After an intense lobbying campaign, a federal
advisory panel recommended approval of what would become the first drug to
treat a lack of sexual desire in women.
The move was immediately hailed by some women’s
organizations as a step toward sexual equality by, in effect, giving women
their counterpart to Viagra, the widely prescribed drug for male erectile
dysfunction.
By a vote of 18-6, the advisory committee to the
Food and Drug Administration favored approval of the drug, flibanserin, for
women whose lack of sexual desire was not attributable to other causes such as
disease or relationship troubles, providing that certain steps were taken to
limit the risks of the drug. Doctors might be required, for instance, to inform
patients of potential side effects — like low blood pressure, fainting, nausea
and dizziness — and physicians might have to become certified to prescribe the
drug.
The controversial campaign by some women’s groups
to win federal approval was waged under the banner Even the Score, which
accused the F.D.A. of gender bias because it had approved Viagra and other
drugs to help men have sex while leaving women without options.

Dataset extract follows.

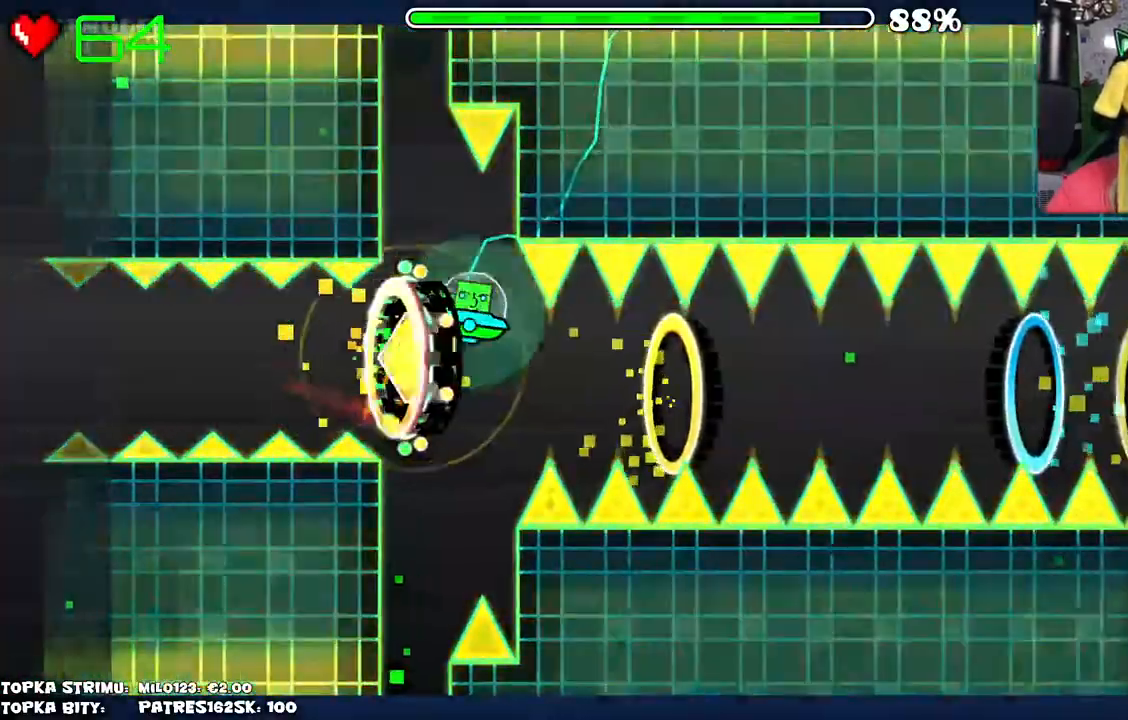
{"keys": [], "mouse": [], "events": [[50, "mouse_left", "up"], [234, "mouse_left", "down"], [384, "mouse_left", "up"]]}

The participants in the campaign had been brought
together by a consultant to Sprout Pharmaceuticals, the developer of
flibanserin.
That campaign, which packed the advisory
committee meeting room with the drug’s supporters, in addition to some new data
from clinical trials, apparently helped tip the balance for flibanserin, which
has been rejected twice by the F.D.A. The first time, in 2010, came after a
similar advisory committee had voted unanimously against approval.
Now the drug could be approved by Aug. 18, the
F.D.A.’s deadline for making a decision.
The agency usually follows the advice of its
advisory committees. But Thursday’s vote was closer than the numbers indicate,
making it less clear how the F.D.A. will respond. Several committee members
said they voted “yes” with great misgivings because of the drug’s modest
benefit and possible side effects.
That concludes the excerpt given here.